Okuma Metni -
**********

Medeniyet

Tanım

Joshua J. Mark
tarafından yazıldı, Batuhan Aksu tarafından çevrildi
16 Ağustos 2022 tarihinde yayınlandı
Diğer dillerde mevcut: İngilizce, Fransızca, Portekizce, İspanyolca
X
Print Article
Harappan Civilization (Artist's Impression) (by Amplitude Studios, Copyright)
Harappan Medeniyeti (Sanatçının İntibaları)
Amplitude Studios (Copyright)

Medeniyet (Latince civis=vatandaş ve civitas=şehir kelimelerinden gelir), bir yazı sistemi, hükümet, fazla gıda üretimi, iş bölümü ve şehirleşme geliştirmiş herhangi bir topluma tatbik edilen bir terimdir. Terimi tanımlamak zordur çünkü bütün 'medeniyetler' yukarıdaki yönlerin her birini ihtiva etmez. Bu sebeple bu mefhum genelde oldukça gelişmiş bir kültürü ifade etmek için kullanılır.

İlk medeniyetler şunları ihtiva eder:

  • İndus Vadisi Medeniyeti: yaklaşık MÖ 7000 ila MÖ 600
  • Mezopotamya'nın Sümer Medeniyeti: yaklaşık MÖ 6000-1750
  • Mısır Medeniyeti: yaklaşık MÖ 6000-30

Göbekli Tepe Medeniyeti (yaklaşık MÖ 10000) ve Çin bazen bu listeye dahil edilse de, yukarıdakiler Çin'in tarih öncesi Xia Hanedanlığı (MÖ 2070-1600) ve şehirleri zamanında zaten iyice kurulmuştu. Göbekli Tepe'nin yarı göçebe olduğu ve siteyi inşa ettikten sonra taşındığı görülüyor. Minos, Miken ve Gandhara medeniyetleri gibi diğerleri, Çin'in Xia Hanedanlığı'ndan sonra oluştu.

Aynı zamanda Çin, MÖ 5000'e kadar Sarı Nehir boyunca ('şehirler' olmasa da) kalıcı yerleşmeler olduğu için 'medeniyeti' tanımlamanın zorluğunun altını çiziyor. Bereketli Hilal'in bulunduğu yer olan Mezopotamya, meşhur olarak ilk şehirlerin yükselişini gören 'medeniyetin beşiği' olarak bilinir, lakin bu tayin 1924-1925'te İndus Vadisi Medeniyeti'nin tanımlanmasından veya Göbekli Tepe (ilk defa 1963'te kaydedildi) 1994'te keşfinden önce yapılmıştır.

ŞEHİR İNŞAATI DAİMA BİR KÜLTÜRÜN MEDENİYET OLARAK TELAKKİ EDİLMESİ İÇİN İLK GEREKLİLİK OLARAK GÖRÜLMÜŞTÜR.

Buna rağmen, Mezopotamya, Göbekli Tepe'yi inşa eden insanların yarı göçebe avcı-toplayıcılar olduğu düşünüldü ve İndus Vadisi Medeniyeti'nin büyük şehirlerini Olgun Harappan Devri'ne (yaklaşık MÖ 2800-MÖ 1900) değin inşa etmeye başlamamıştı. Halbuki Mezopotamya'daki Eridu şehri ise takribi MÖ 5400'te kurulmuştu ve Mısır'daki en eski şehirler MÖ 4000'e tarihlenir. Bir kültürün medeniyet olarak telakki edilmesi için şehirlerin inşası, aynı zamanda merkezi bir medenileştirici özellik olarak anlaşılan bir yazı sistemi (İnka örneğinde olduğu gibi) olmasa bile her zaman birinci dereceden gereklilik olarak kabul edildi.

**********

Veri Öğeleri -
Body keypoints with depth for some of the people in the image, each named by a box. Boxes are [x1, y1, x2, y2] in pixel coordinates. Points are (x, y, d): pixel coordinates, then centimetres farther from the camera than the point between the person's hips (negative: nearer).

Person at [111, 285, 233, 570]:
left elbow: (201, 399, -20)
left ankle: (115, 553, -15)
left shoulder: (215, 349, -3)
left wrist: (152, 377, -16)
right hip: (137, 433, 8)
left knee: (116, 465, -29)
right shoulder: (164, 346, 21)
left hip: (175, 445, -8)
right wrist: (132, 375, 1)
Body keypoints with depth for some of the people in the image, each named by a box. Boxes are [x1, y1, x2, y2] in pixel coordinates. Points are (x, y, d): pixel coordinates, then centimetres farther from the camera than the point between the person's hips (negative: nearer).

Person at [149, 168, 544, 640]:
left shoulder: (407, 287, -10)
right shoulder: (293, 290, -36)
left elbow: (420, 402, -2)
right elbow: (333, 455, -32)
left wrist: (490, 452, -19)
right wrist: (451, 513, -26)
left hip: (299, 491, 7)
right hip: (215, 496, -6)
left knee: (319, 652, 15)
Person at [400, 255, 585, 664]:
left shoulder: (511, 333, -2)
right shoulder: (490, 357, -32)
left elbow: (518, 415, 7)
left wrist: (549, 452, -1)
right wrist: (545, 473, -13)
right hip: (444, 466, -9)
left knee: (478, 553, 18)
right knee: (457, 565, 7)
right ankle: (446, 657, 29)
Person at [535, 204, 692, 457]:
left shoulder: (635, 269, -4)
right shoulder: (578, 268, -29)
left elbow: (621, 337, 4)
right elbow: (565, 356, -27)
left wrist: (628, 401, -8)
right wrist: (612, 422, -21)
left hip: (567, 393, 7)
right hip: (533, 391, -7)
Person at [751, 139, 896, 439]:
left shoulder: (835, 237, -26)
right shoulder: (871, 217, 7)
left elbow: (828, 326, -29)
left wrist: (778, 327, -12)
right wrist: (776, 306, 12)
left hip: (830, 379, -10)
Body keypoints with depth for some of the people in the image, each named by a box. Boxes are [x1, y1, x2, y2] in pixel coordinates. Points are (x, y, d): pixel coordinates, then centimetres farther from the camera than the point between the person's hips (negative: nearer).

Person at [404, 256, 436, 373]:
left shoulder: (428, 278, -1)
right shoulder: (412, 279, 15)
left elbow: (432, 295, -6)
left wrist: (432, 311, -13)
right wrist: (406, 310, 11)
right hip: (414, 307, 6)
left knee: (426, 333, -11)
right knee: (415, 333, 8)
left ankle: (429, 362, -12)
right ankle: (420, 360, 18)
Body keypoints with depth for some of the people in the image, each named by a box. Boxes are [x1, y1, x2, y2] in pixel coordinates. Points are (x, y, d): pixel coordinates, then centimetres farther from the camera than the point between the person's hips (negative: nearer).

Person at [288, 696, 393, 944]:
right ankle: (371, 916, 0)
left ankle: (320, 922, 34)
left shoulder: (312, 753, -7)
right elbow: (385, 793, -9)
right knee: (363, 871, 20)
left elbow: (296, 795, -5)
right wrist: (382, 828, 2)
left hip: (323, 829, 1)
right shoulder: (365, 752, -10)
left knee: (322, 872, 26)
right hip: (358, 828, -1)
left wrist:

**********

Alıştırma Görevleri -
1. Medeniyet metninde "Joshua J. Mark" ile başlayıp "Amplitude Studios (Copyright)" ile biten bölümü yeniden yaz ve içindeki "Print Article" ifadesini "Makaleyi Yazdır" olarak değiştir.
2. Medeniyet metnine göre şu ifadelerin her biri doğru mu? (a) Mısır'daki en eski şehirler MÖ 4000'e tarihlenir. (b) Göbekli Tepe ilk defa 1994'te kaydedilmiştir. (c) Minos medeniyeti, Çin'in Xia Hanedanlığı'ndan önce oluşmuştur. Her biri için evet ya da hayır de ve karar veren sözleri metinden aynen aktar.
Görevleri yalnızca medeniyet metnine dayanarak yap.

Yanıt Listesi -
1.
Joshua J. Mark
tarafından yazıldı, Batuhan Aksu tarafından çevrildi
16 Ağustos 2022 tarihinde yayınlandı
Diğer dillerde mevcut: İngilizce, Fransızca, Portekizce, İspanyolca
X
Makaleyi Yazdır
Harappan Civilization (Artist's Impression) (by Amplitude Studios, Copyright)
Harappan Medeniyeti (Sanatçının İntibaları)
Amplitude Studios (Copyright)

2.
(a) Evet: "Mısır'daki en eski şehirler MÖ 4000'e tarihlenir."
(b) Hayır: "(ilk defa 1963'te kaydedildi)"
(c) Hayır: "Minos, Miken ve Gandhara medeniyetleri gibi diğerleri, Çin'in Xia Hanedanlığı'ndan sonra oluştu."